I Prove that dim(V⊗W)=(dim V)(dim W)

[Karl Karlsson]

TL;DR Summary

This proof was in my book.
(see image below)
Tensor product definition according to my book: $$V⊗W=\{f: V^*\times W^*\rightarrow k | \textrm {f is bilinear}\}$$ wher $V^*$ and $W^*$ are the dual spaces for V and W respectively.

I don't understand the step where they say $(e_i⊗f_j)(φ,ψ) = φ(e_i)ψ(f_j)$. Why is this equality true? What definition has been used? My understanding for all of this is still quite basic.

This proof was in my book.

Tensor product definition according to my book: $$V⊗W=\{f: V^*\times W^*\rightarrow k | \textrm {f is bilinear}\}$$ wher $V^*$ and $W^*$ are the dual spaces for V and W respectively.

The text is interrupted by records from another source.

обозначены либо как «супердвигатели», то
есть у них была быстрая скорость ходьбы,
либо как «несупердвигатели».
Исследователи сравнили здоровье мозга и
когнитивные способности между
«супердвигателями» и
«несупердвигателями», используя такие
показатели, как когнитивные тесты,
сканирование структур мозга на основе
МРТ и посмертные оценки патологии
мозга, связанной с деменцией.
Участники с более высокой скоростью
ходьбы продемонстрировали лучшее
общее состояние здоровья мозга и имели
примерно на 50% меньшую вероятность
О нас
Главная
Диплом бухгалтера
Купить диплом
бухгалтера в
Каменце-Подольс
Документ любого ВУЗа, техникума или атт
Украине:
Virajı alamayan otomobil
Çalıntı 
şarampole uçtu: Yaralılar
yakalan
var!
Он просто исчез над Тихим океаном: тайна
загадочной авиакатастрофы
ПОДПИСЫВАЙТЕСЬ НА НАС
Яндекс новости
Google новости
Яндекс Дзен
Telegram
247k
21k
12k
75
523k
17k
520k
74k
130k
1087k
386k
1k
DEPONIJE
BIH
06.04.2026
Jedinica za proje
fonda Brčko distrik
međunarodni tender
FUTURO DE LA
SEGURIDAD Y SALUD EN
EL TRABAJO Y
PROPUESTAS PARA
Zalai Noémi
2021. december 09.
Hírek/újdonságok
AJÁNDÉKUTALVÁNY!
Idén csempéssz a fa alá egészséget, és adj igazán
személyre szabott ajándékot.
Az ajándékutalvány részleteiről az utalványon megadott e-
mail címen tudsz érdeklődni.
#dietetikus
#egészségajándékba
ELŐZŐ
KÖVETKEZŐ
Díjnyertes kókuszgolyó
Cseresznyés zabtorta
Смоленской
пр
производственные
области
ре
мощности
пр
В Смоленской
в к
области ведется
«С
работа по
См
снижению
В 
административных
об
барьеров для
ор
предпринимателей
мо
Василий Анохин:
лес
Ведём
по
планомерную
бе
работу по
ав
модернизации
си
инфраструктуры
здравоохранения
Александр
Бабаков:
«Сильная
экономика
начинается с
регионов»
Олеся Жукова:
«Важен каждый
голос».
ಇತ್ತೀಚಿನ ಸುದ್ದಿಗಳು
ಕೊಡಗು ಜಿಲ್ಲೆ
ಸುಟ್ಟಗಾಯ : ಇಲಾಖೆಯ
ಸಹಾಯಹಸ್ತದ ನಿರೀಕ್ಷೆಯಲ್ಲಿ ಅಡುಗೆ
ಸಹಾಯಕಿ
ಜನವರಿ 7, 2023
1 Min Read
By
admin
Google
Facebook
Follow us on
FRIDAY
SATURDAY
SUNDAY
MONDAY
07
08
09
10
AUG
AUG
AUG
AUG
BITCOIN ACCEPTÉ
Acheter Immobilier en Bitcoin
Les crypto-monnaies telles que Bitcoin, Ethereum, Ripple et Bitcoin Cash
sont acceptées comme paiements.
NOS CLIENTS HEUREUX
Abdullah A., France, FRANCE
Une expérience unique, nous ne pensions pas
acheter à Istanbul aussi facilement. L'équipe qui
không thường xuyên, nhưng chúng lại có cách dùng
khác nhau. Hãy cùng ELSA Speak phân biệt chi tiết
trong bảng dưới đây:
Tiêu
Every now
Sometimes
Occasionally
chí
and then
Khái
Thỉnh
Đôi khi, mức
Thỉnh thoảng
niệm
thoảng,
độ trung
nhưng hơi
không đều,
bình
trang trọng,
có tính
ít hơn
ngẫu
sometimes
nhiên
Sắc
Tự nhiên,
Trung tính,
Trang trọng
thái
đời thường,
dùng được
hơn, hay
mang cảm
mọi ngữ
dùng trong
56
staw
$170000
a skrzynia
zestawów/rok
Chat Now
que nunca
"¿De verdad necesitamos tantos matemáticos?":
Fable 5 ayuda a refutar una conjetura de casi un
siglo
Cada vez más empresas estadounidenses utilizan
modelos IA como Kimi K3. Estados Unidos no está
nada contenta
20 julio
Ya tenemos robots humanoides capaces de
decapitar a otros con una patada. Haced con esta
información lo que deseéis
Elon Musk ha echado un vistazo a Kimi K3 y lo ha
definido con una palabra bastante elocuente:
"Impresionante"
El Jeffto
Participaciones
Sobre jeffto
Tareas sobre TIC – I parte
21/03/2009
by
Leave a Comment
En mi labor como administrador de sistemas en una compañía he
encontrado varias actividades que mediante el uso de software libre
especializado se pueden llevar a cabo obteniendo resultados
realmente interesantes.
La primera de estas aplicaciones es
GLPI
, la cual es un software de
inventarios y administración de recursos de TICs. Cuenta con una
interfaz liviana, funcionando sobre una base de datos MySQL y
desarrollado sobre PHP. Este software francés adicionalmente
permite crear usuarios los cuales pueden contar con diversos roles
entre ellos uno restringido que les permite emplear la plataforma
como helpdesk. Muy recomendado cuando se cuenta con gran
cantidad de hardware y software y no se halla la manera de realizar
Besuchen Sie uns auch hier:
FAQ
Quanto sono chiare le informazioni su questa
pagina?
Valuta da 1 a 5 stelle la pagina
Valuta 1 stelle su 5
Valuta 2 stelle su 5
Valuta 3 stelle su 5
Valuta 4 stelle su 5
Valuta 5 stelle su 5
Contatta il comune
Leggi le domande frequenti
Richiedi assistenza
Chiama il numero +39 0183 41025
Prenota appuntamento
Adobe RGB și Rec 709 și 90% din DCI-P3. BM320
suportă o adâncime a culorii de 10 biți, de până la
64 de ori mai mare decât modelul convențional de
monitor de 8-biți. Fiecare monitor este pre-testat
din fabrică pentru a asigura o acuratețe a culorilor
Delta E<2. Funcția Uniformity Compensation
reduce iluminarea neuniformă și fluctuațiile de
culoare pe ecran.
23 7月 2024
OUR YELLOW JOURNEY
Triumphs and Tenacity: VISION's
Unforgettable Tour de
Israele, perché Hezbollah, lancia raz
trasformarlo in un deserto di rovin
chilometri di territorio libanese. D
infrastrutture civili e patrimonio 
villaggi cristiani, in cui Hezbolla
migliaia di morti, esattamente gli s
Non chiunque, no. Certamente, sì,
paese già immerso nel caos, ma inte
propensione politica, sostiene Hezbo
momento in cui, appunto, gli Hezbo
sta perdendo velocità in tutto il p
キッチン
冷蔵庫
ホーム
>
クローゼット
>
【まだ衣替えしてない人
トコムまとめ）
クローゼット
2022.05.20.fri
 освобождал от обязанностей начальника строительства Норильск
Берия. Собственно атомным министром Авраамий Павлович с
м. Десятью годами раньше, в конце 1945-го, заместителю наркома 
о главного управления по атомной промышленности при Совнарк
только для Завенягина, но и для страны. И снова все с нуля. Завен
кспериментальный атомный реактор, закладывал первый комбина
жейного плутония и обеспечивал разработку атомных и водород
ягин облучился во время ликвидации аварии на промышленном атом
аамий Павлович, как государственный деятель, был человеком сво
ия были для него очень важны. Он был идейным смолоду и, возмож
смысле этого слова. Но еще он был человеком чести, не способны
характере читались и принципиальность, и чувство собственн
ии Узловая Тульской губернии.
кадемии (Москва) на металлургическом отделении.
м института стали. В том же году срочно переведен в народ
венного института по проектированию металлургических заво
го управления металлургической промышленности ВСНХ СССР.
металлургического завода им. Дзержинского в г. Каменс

I don't understand the step where they say $(e_i⊗f_j)(φ,ψ) = φ(e_i)ψ(f_j)$. Why is this equality true? What definition has been used? My understanding for all of this is still quite basic.

Thanks in advance!

 

[member 587159]

This is true because they define it that way. By definition, $e_i \otimes f_j$ is the bilinear map defined by $$e_i \otimes f_j: V^* \times W^* \to k: (\phi, \psi) \mapsto \psi(e_i) \psi(f_j)$$
It is just a definition. The only thing you should check is that this map is indeed $k$-bilinear. We then obtain that $e_i \otimes f_j \in V \otimes W$ and it is then checked that $\{e_i \otimes f_j\}_{(i,j)}$ is a basis for $V \otimes W$ and since this basis has $\dim V \dim W$ amount of elements, you can conclude $\dim(V \otimes W) = \dim V \dim W$.

 

[fresh_42]

It should have been part of the definition. As it is written, it suggests that it cannot be done otherwise, which would require a proof. However, uniqueness of the tensor product is easier to prove in the language of categories, rather than using coordinates. The way it was done in the book is a mixture of both - neither done rigorously. The shortest way out of the dilemma is to incorporate it in the definition:
$$
T\in V\otimes W \Longleftrightarrow T=\sum_{\rho=1}^R v_{\rho} \otimes w_{\rho} \, : \,(X,Y)\longmapsto \sum_{\rho=1}^R v_{\rho}(X) \cdot w_{\rho}(Y) \in k
$$
for some $v_{\rho}\in V^*,w_{\rho}\in W^*$ and all $X\in V, Y\in W.$